Publicado em 23 set 2019

9 minutos

ENTREVISTA/Ailton Brasiliense Pires, presidente da Associação Nacional de Transportes Públicos, do Brasil: “Com a ARENA ANTP 2019, vamos dar um salto significativo. O setor precisa disso”

ALEXANDRE ASQUINI

O engenheiro Ailton Brasiliense Pires é presidente da Associação Nacional de Transportes Públicos (ANTP), entidade com 42 anos de atuação, que introduziu no Brasil o debate sistematizado sobre transporte público, trânsito e ocupação do solo urbano com vistas à produção da mobilidade sustentável.

Esse debate tem acontecido por meio de seminários e outros encontros presenciais, publicações e, sobretudo, pela realização de congressos bienais. Estruturado dentro de um formato tradicional, o congresso se consolidou, ganhou importância e nos anos 1990 passou a abrigar também uma exposição internacional de produtos e serviços.  

Agora em 2019, Ailton Brasiliense Pires comanda uma mudança no formato do seminário. Essa transformação vem sendo concretizada por meio de parceria com a OTM Editora e sua subsidiária, a MF Promoções e Eventos, empresas responsáveis por alguns dos principais veículos jornalísticos brasileiros sobre a indústria de ônibus, os setores de mobilidade urbana e logística de cargas e suas respectivas tecnologias, e dezenas de eventos nacionais e internacionais nesses campos.
■ ■ ■
- [Tarefas a cumprir]:
1 – De acordo com o trecho sobre a ANTP, em que década o congresso da entidade passou a abrigar uma exposição internacional de produtos e serviços?
2 – Dê prosseguimento ao trecho sobre a ANTP e a mudança no formato de seu congresso, começando logo após a última frase apresentada.
A listagem a seguir é um material independente do trecho sobre a ANTP.
■ ■ ■
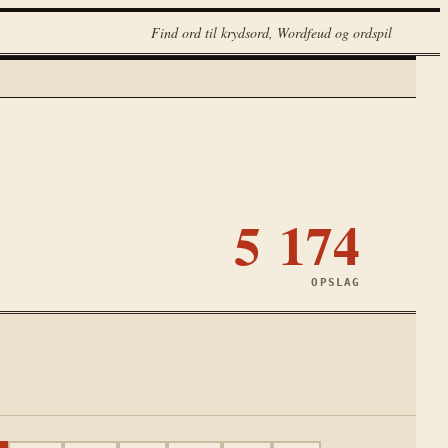
Find ord til krydsord, Wordfeud og ordspil
5 174
OPSLAG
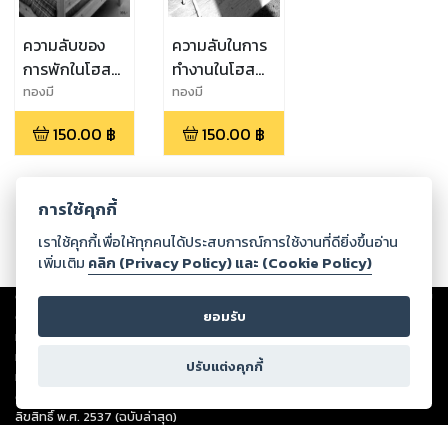
ความลับของ
ความลับในการ
การพักในโฮส
ทำงานในโฮส
เทล
เทล
ทองมี
ทองมี
150.00
฿
150.00
฿
การใช้คุกกี้
เราใช้คุกกี้เพื่อให้ทุกคนได้ประสบการณ์การใช้งานที่ดียิ่งขึ้นอ่าน
เพิ่มเติม
คลิก (Privacy Policy) และ (Cookie Policy)
Copyright ©
2026
Storylog Co., Ltd. - สตอรี่ล็อกขอสงวนสิทธิ์ไม่รับผิดชอบ
ต่อผลงานหรือเนื้อหาใดที่อัปโหลดผ่านเว็บไซต์และปรากฏว่าละเมิดสิทธิใน
ยอมรับ
ทรัพย์สินทางปัญญาของบุคคลอื่นหรือขัดต่อกฎหมายและศีลธรรม ดังนั้น ผู้อ่าน
ทุกท่านโปรดใช้วิจารณญาณในการกลั่นกรองด้วยตนเอง และหากท่านพบว่าส่วน
ปรับแต่งคุกกี้
หนึ่งส่วนใดขัดต่อกฎหมายและศีลธรรม กรุณาแจ้งมายังบริษัท เพื่อทีมงานจะได้
ดำเนินการในทันที ทั้งนี้ ทางสตอรี่ล็อกขอสงวนลิขสิทธิ์ตามพระราชบัญญัติ
ลิขสิทธิ์ พ.ศ. 2537 (ฉบับล่าสุด)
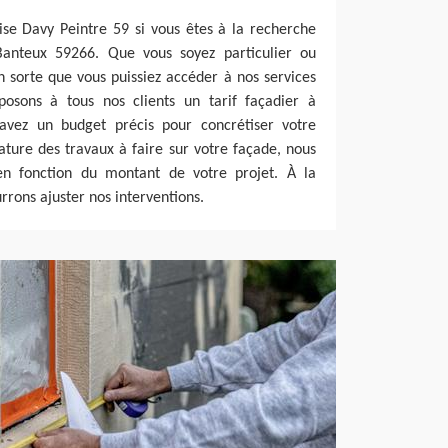
ise Davy Peintre 59 si vous êtes à la recherche
Banteux 59266. Que vous soyez particulier ou
n sorte que vous puissiez accéder à nos services
oposons à tous nos clients un tarif façadier à
avez un budget précis pour concrétiser votre
nature des travaux à faire sur votre façade, nous
é en fonction du montant de votre projet. À la
rrons ajuster nos interventions.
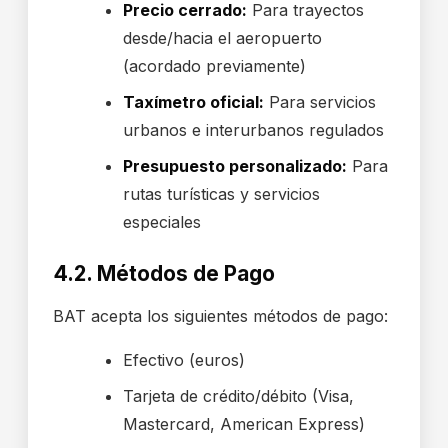
Precio cerrado:
Para trayectos
desde/hacia el aeropuerto
(acordado previamente)
Taxímetro oficial:
Para servicios
urbanos e interurbanos regulados
Presupuesto personalizado:
Para
rutas turísticas y servicios
especiales
4.2. Métodos de Pago
BAT acepta los siguientes métodos de pago:
Efectivo (euros)
Tarjeta de crédito/débito (Visa,
Mastercard, American Express)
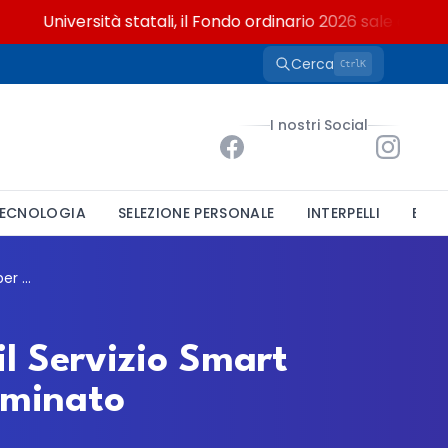
Università statali, il Fondo ordinario 2026 sale a 9,415 mili
Cerca
K
Ctrl
I nostri Social
ECNOLOGIA
SELEZIONE PERSONALE
INTERPELLI
BAND
Como cerca un istruttore informatico per il Servizio Smart City: bando per un posto a tempo indeterminato
il Servizio Smart
rminato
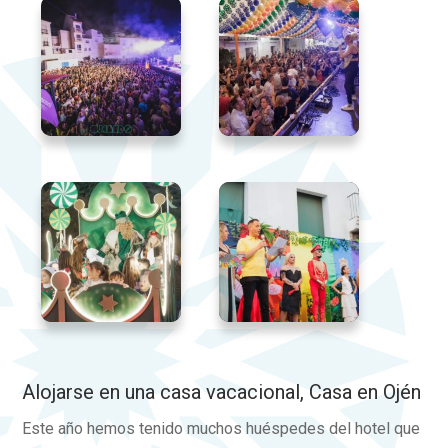
Alojarse en una casa vacacional, Casa en Ojén
Este año hemos tenido muchos huéspedes del hotel que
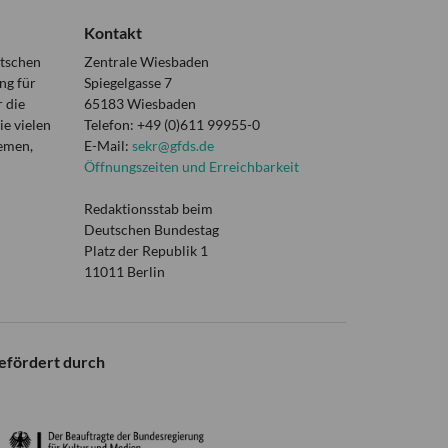
Kontakt
utschen
Zentrale Wiesbaden
ng für
Spiegelgasse 7
 die
65183 Wiesbaden
e vielen
Telefon: +49 (0)611 99955-0
hemen,
E-Mail:
sekr@gfds.de
Öffnungszeiten und Erreichbarkeit
Redaktionsstab beim
Deutschen Bundestag
Platz der Republik 1
11011 Berlin
efördert durch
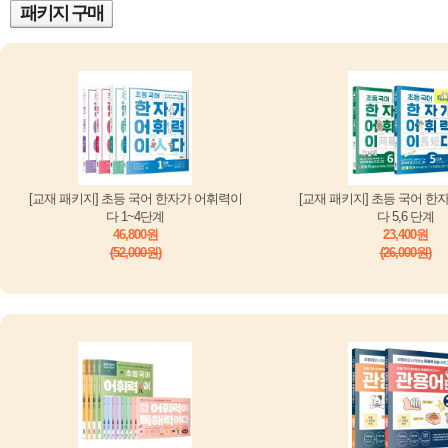
패키지 구매
[교재 패키지] 초등 국어 한자가 어휘력이
[교재 패키지] 초등 국어 한
다 1~4단계
다 5,6 단계
46,800원
23,400원
(52,000원)
(26,000원)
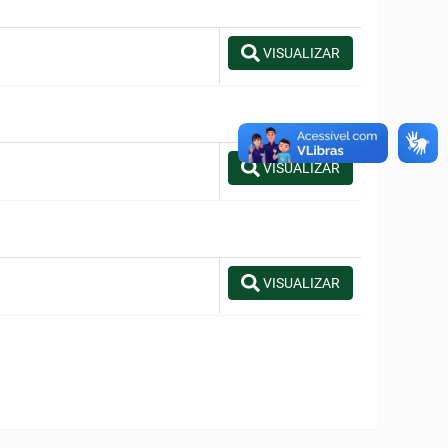
VISUALIZAR
VISUALIZAR
VISUALIZAR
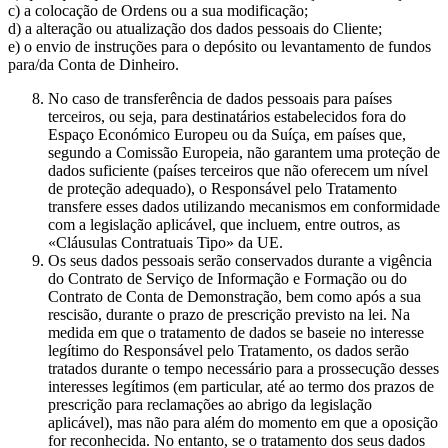
c) a colocação de Ordens ou a sua modificação;
d) a alteração ou atualização dos dados pessoais do Cliente;
e) o envio de instruções para o depósito ou levantamento de fundos
para/da Conta de Dinheiro.
No caso de transferência de dados pessoais para países
terceiros, ou seja, para destinatários estabelecidos fora do
Espaço Económico Europeu ou da Suíça, em países que,
segundo a Comissão Europeia, não garantem uma proteção de
dados suficiente (países terceiros que não oferecem um nível
de proteção adequado), o Responsável pelo Tratamento
transfere esses dados utilizando mecanismos em conformidade
com a legislação aplicável, que incluem, entre outros, as
«Cláusulas Contratuais Tipo» da UE.
Os seus dados pessoais serão conservados durante a vigência
do Contrato de Serviço de Informação e Formação ou do
Contrato de Conta de Demonstração, bem como após a sua
rescisão, durante o prazo de prescrição previsto na lei. Na
medida em que o tratamento de dados se baseie no interesse
legítimo do Responsável pelo Tratamento, os dados serão
tratados durante o tempo necessário para a prossecução desses
interesses legítimos (em particular, até ao termo dos prazos de
prescrição para reclamações ao abrigo da legislação
aplicável), mas não para além do momento em que a oposição
for reconhecida. No entanto, se o tratamento dos seus dados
■ ■ ■
- [Respostas por item]:
1 – Nos anos 1990.

2 –
O congresso será realizado de 24 a 26 de setembro de 2019, no Transamerica Expo Center, em São Paulo, com nova estruturação e a denominação de ARENA ANTP 2019. Nos dois primeiros dias, os temas serão focalizados em sessões únicas, abertas a todos os congressistas. No último dia, funcionarão seis auditórios virtuais paralelos – todos ocuparão o mesmo ambiente, mas com fones individuais para que cada congressista escolha seu tema.

MOBILITAS – Por que a mudança do formato do congresso?

AILTON BRASILIENSE PIRES – A ideia foi agregar mais entidades às temáticas com a quais a ANTP trabalha que são o transporte público, o trânsito e o desenho urbano. Historicamente, essas três áreas compunham o núcleo principal das atividades da ANTP. Também passaram a compor esse núcleo temáticas que vêm ganhando importância crescente: o meio ambiente e a energia.  Ao olhar o programa, é possível ver que esses cinco tópicos são basicamente as diretrizes dos convites que foram feitos a outras entidades para participar da ARENA ANTP 2019. São entidades que de forma direta ou indireta ajudam a qualificar os itens com os quais trabalham e que, por decorrência, qualificam o transporte público e a mobilidade urbana. Uma importante novidade é essa: ver que algumas outras áreas e entidades, que não haviam participado antes dos nossos debates, agora participarão. Falando de outra forma, nosso congresso estava muito quadradinho e faltava a participação de algumas entidades que têm promovido a qualificação do transporte.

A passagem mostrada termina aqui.